7. The bottle according to claim 1, wherein the protuberance comprises a lower portion arranged on the shoulder.

8. The bottle according to claim 1, wherein the protuberance is solid.

9. The bottle according to claim 8, characterized in that the bottle is obtained from a preform comprising the collar, the flange and the protuberance under the flange.

10. The bottle according to claim 1, characterized in that the protuberance is hollow.

11. The bottle according to claim 10, wherein the protuberance has a thickness:

greater than or equal to 150 μm, preferably 200 μm, preferably 250 μm and very preferably greater than 300 μm, and/or

less than or equal to 600 μm, preferably 500 μm, preferably 400 μm.

12. The bottle according to claim 10, characterized in that the bottle is obtained from a preform comprising the flange and free of protuberance under the flange.

13. The bottle according to claim 1, wherein:

the protuberance has a first radius R1 relative to an axial direction of the bottle,

the flange has a second radius R2 relative to an axial direction of the bottle, and wherein:

0.8×R2≤R1≤1.2×R2.

14. The bottle according to claim 1, wherein, in a cross section plane comprising an axial direction of the bottle and passing through the protuberance, a side surface of the protuberance has a radius of between 4 mm and 11 mm, and preferably between 5.5 mm and 8.5 mm.

15. The bottle according to claim 1, characterized by comprising a cap arranged to open and close the bottle, preferably in a reversible manner, said cap being of the type detachable from the bottle or of the type attached to the bottle, wherein the protuberance is arranged to receive therewithin and/or between it and the flange at least part of the cap when the bottle is open.

16. The bottle according to claim 15, wherein the protuberance is arranged to provide a support portion or to form a bearing counter-shape for the cap.

17. The bottle according to claim 1, wherein the protuberance bears a marking, preferably in relief.

18. The bottle according to claim 1, characterized in that the bottle comprises a bottom, adapted to accommodate the collar of a similar bottle, the bottom having a first counter-shape to accommodate the collar of the similar bottle, the first counter-shape being provided with a second counter-shape to accommodate the protuberance of the collar of the similar bottle.

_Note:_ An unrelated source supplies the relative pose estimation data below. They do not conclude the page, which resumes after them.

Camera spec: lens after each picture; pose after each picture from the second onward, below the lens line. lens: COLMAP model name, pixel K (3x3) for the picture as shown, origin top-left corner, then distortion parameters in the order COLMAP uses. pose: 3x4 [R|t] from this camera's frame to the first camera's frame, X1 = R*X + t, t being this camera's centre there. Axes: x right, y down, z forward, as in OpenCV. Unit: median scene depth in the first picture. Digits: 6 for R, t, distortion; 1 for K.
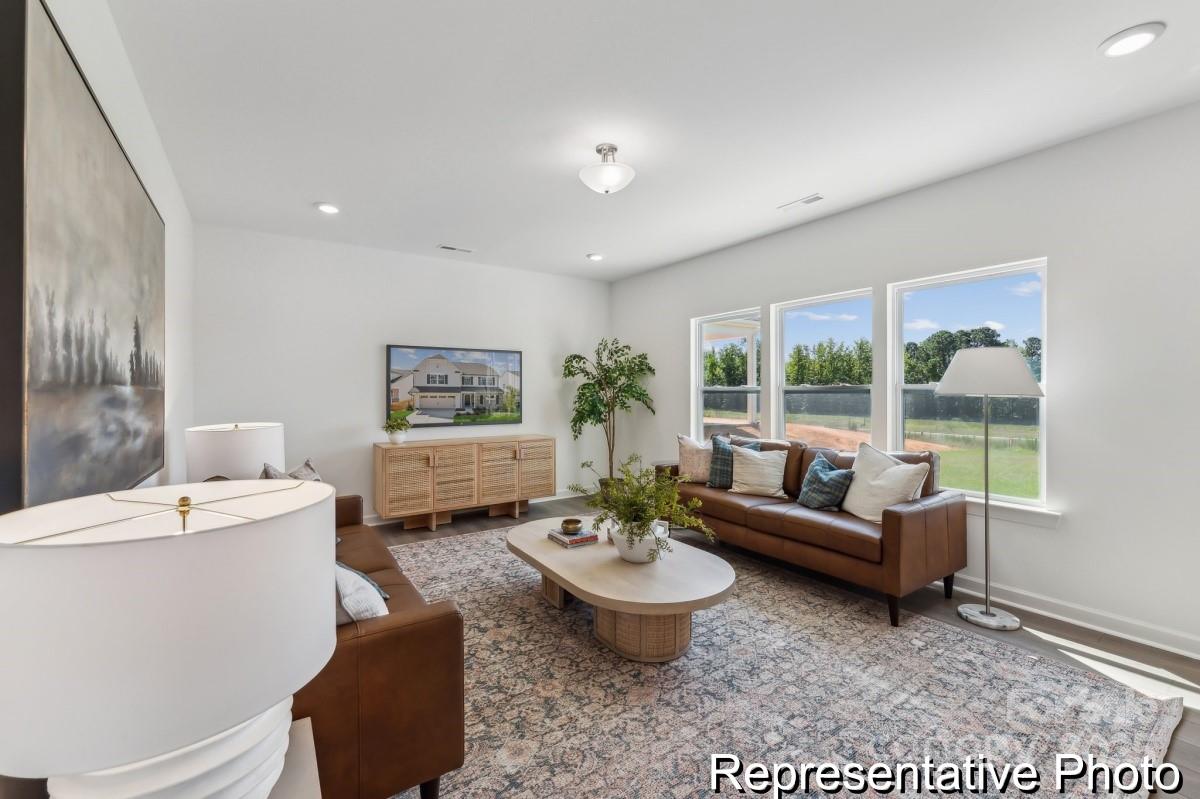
lens RADIAL K [[490.7, 0, 594.7], [0, 490.7, 389.3], [0, 0, 1]] dist [0.004268, -0.000063]
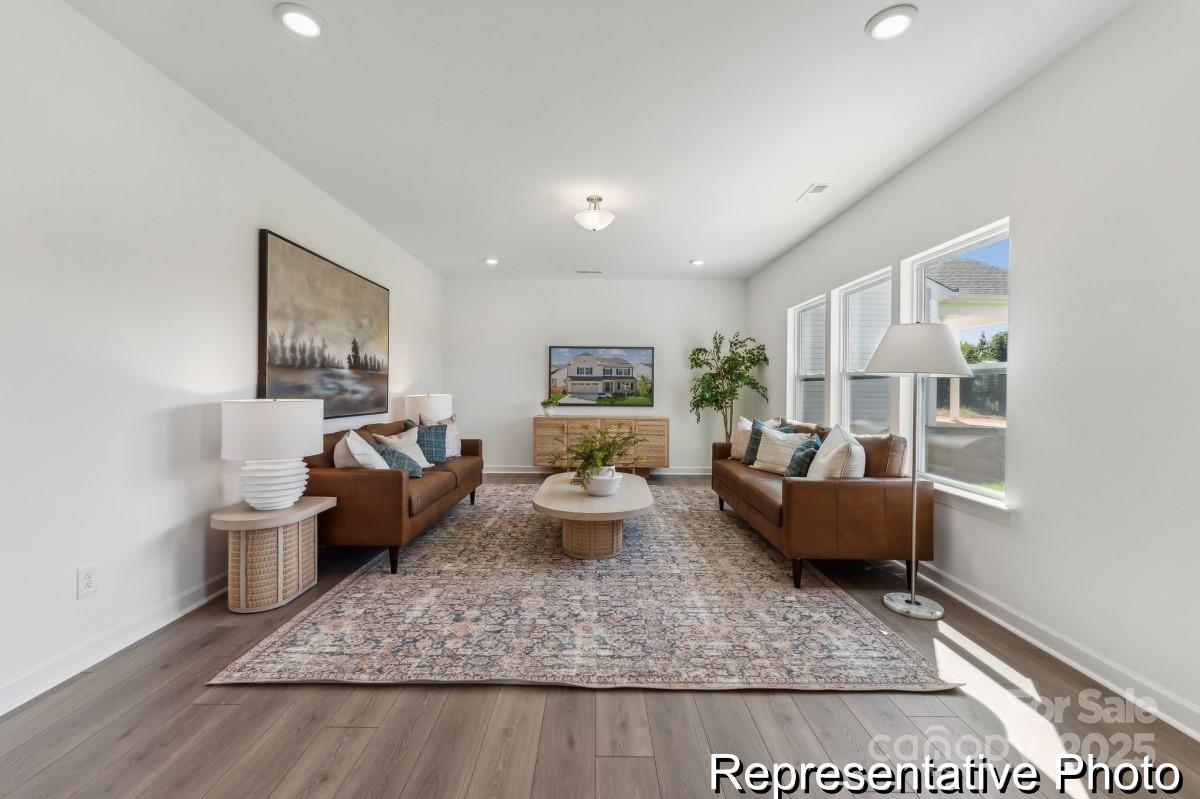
lens RADIAL K [[490.7, 0, 599.2], [0, 490.7, 390.6], [0, 0, 1]] dist [0.004268, -0.000063]
pose [[0.824432, 0.009984, -0.565873, 0.543281], [-0.007300, 0.999949, 0.007008, 0.027746], [0.565914, -0.001647, 0.824463, -0.085174]]
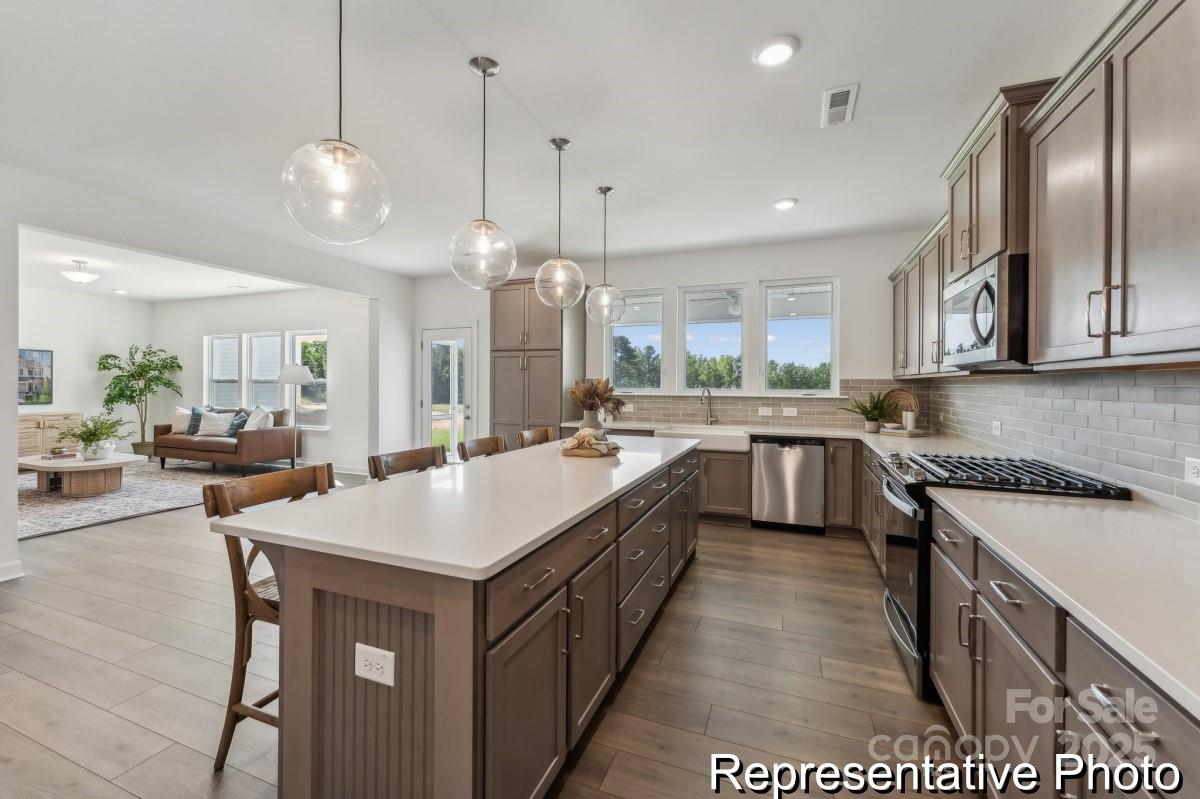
lens RADIAL K [[490.7, 0, 595.2], [0, 490.7, 383.8], [0, 0, 1]] dist [0.004268, -0.000063]
pose [[0.833144, 0.009699, 0.552971, 0.446781], [-0.010307, 0.999945, -0.002009, 0.001563], [-0.552960, -0.004026, 0.833198, -1.238709]]
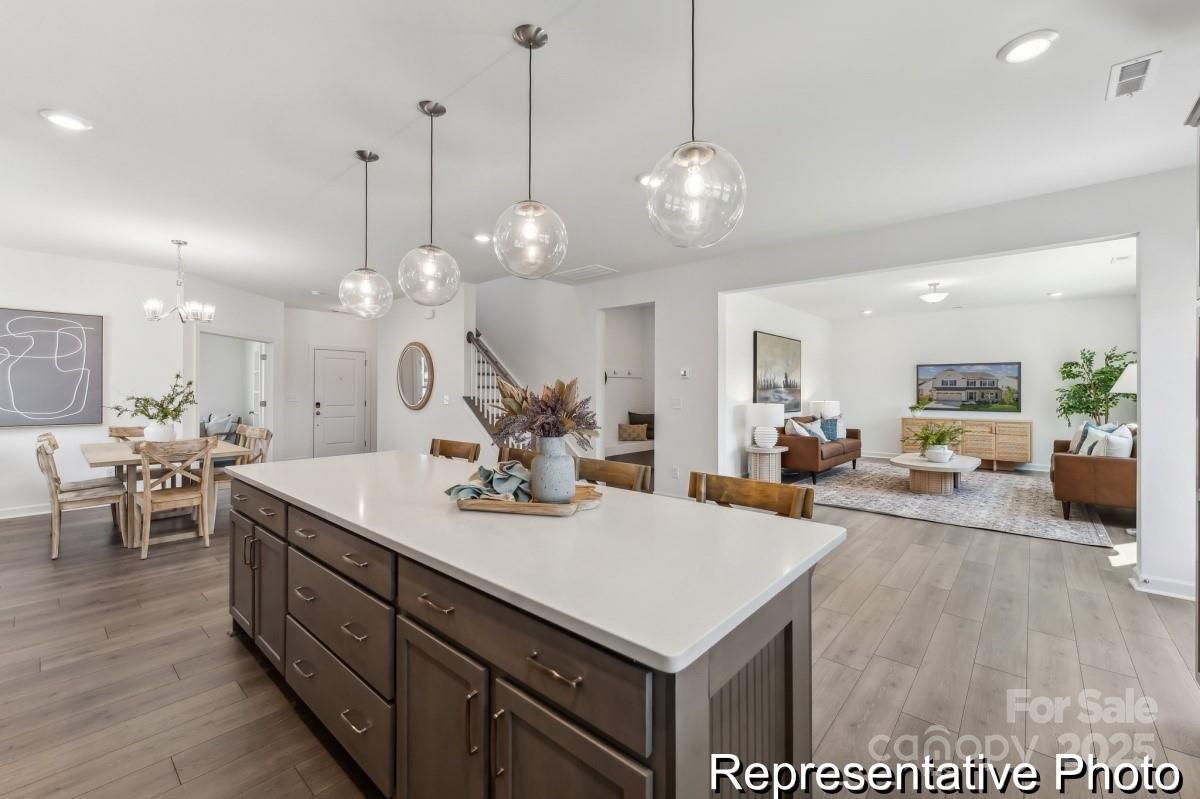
lens RADIAL K [[490.7, 0, 595.7], [0, 490.7, 391.2], [0, 0, 1]] dist [0.004268, -0.000063]
pose [[0.233010, 0.003571, -0.972468, 1.236670], [0.000854, 0.999992, 0.003877, 0.000463], [0.972474, -0.001734, 0.233005, -0.694848]]
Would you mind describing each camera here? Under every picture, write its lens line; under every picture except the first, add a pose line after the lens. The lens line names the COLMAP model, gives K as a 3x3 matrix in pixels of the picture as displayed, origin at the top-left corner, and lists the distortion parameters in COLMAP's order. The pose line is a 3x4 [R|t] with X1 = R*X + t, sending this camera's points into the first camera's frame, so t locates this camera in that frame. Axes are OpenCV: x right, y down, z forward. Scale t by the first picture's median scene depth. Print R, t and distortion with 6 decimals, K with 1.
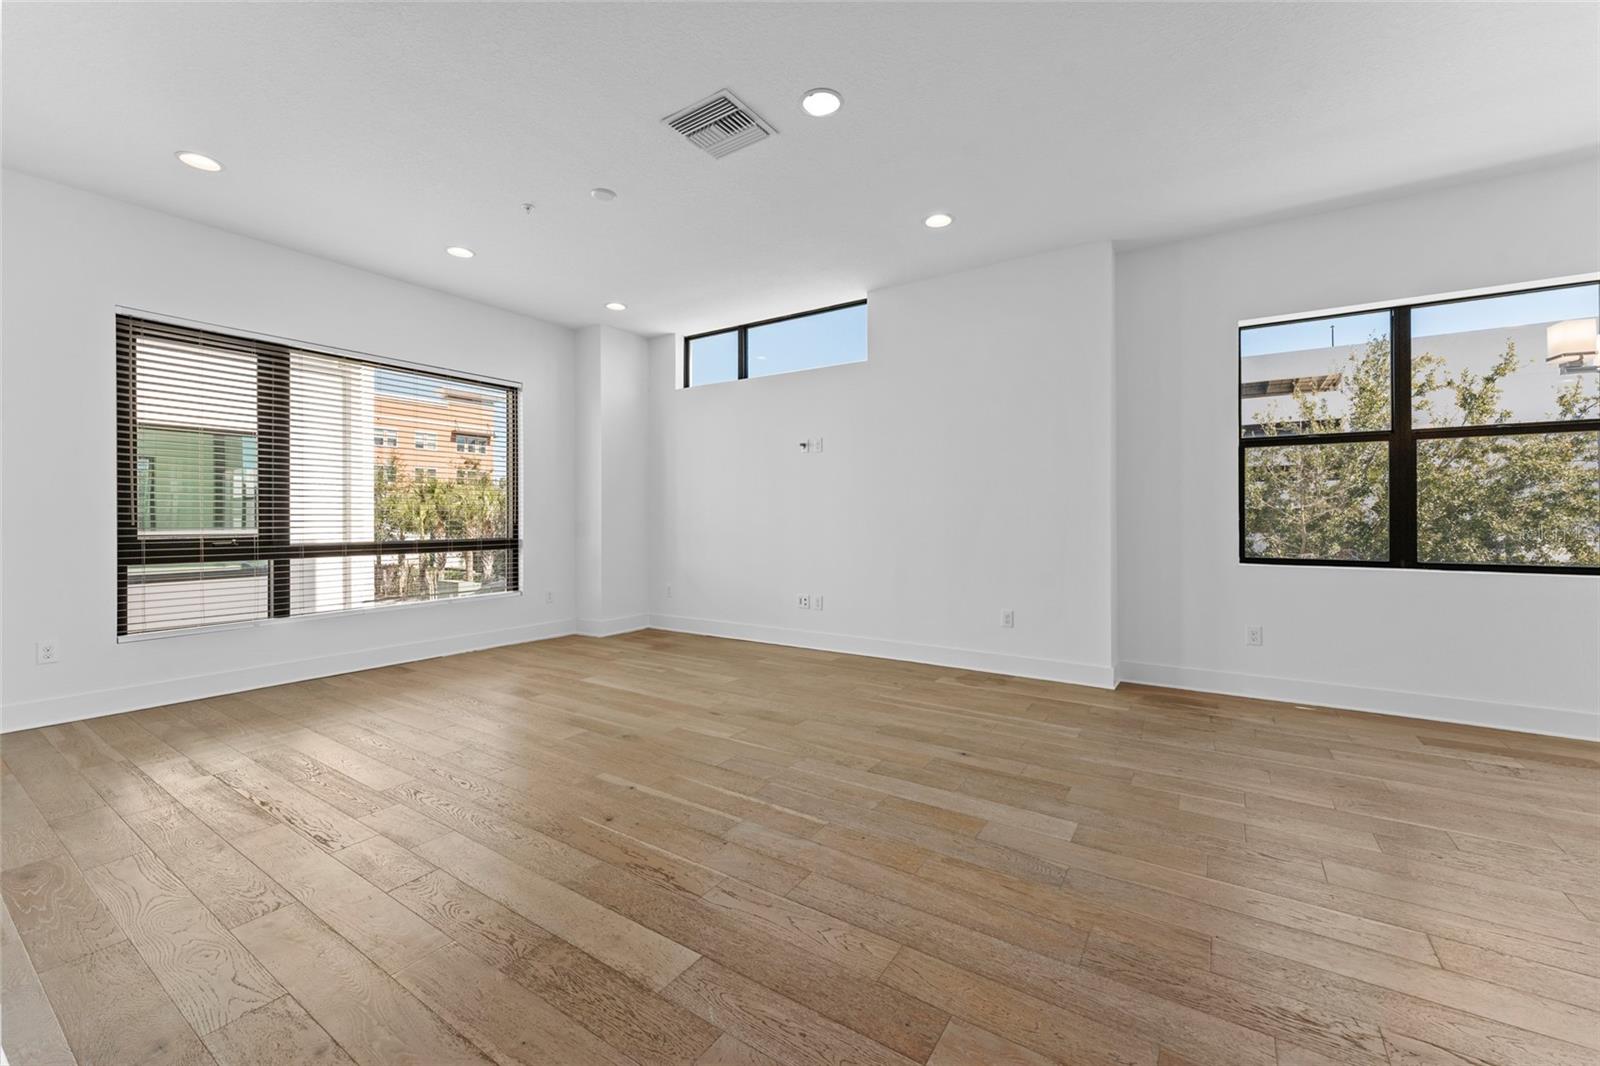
lens RADIAL K [[647.5, 0, 814.6], [0, 647.5, 523.5], [0, 0, 1]] dist [-0.001978, -0.000358]
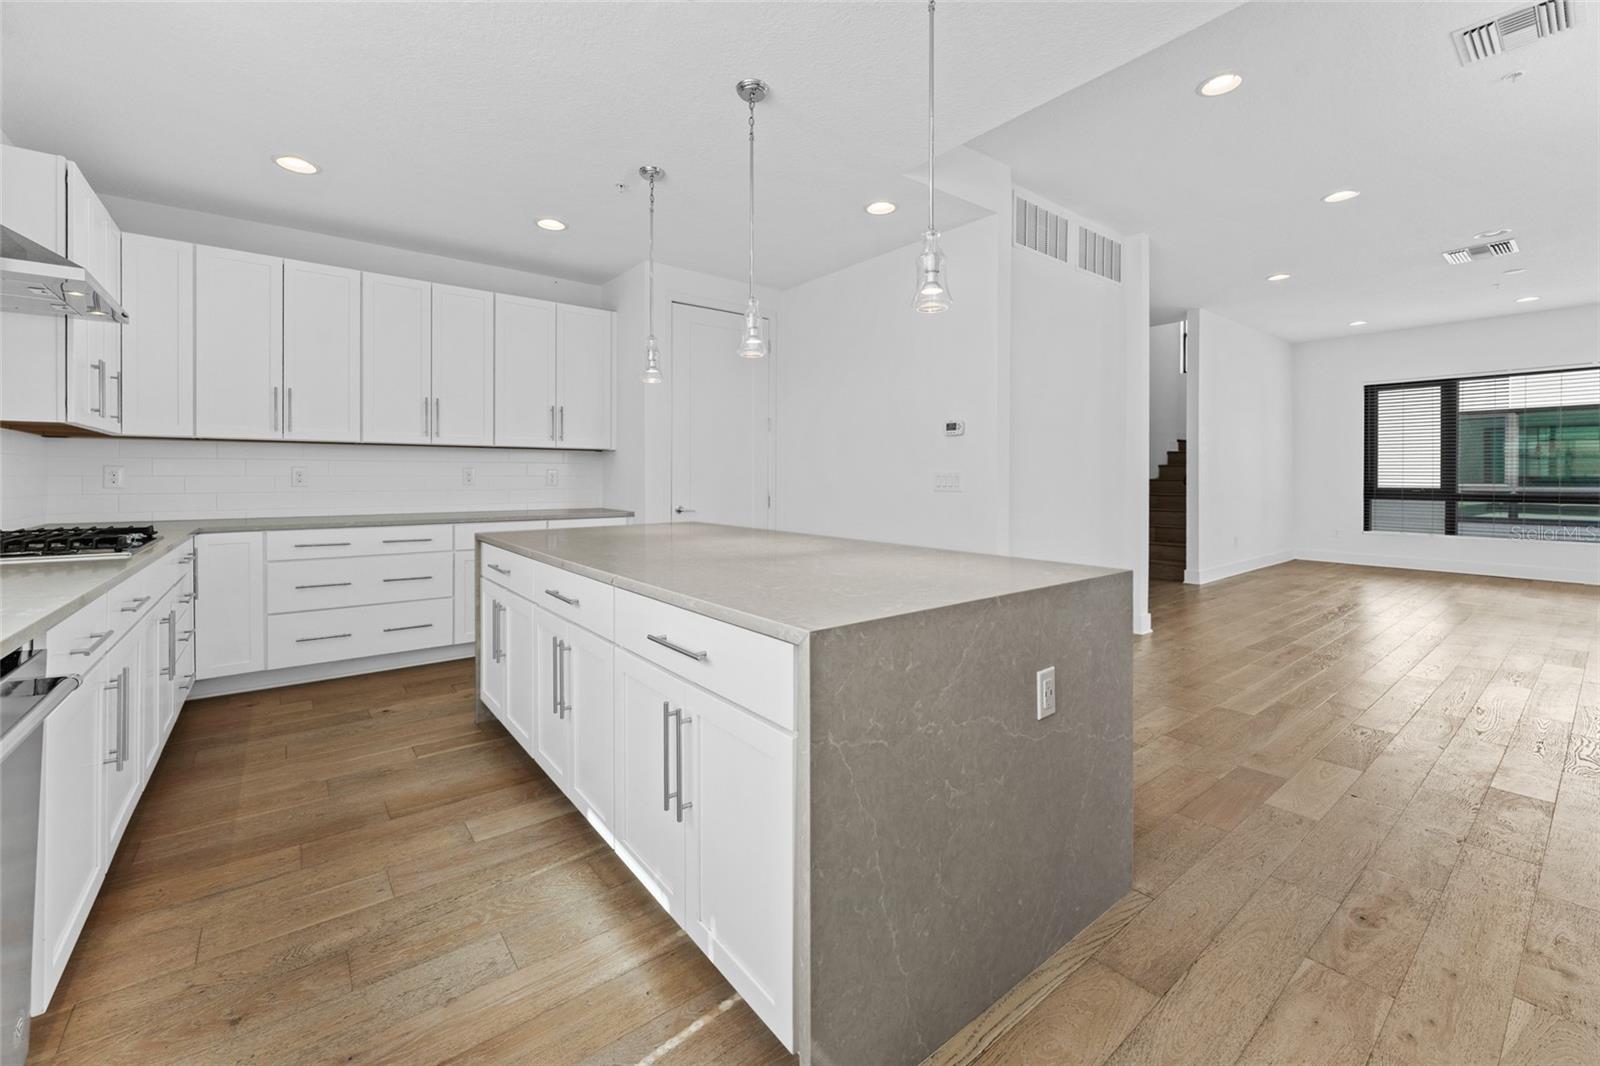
lens RADIAL K [[647.5, 0, 822.3], [0, 647.5, 482.9], [0, 0, 1]] dist [-0.001978, -0.000358]
pose [[-0.306101, 0.002730, -0.951995, 1.625844], [-0.008776, 0.999945, 0.005689, 0.013670], [0.951959, 0.010096, -0.306061, -0.108803]]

19. The bottle according to claim 1, comprising a plurality of protuberances between the flange and the shoulder, at least one of the protuberances, preferably each one of them, being adjoining or contiguous to the shoulder.

20. The bottle according to claim 1, wherein the protuberance is hollow and is arranged to be deformed by a user, to become a recessed part.

21. (canceled)

22. A bottle preform to manufacture a bottle according to claim 1.

23. An object comprising a bottle according to claim 1 and a device associated with the collar of the bottle, arranged to cooperate with the protuberance.

24. The object according to claim 23, characterized in that the device is a shell, a system for dispensing a fluid contained in the bottle, or a device for connecting the bottle to a circuit for dispensing a fluid contained in the bottle.

25. The object according to claim 24, characterized in that the device is a fluid dispenser contained in the bottle, a bubbler, a faucet or a valve.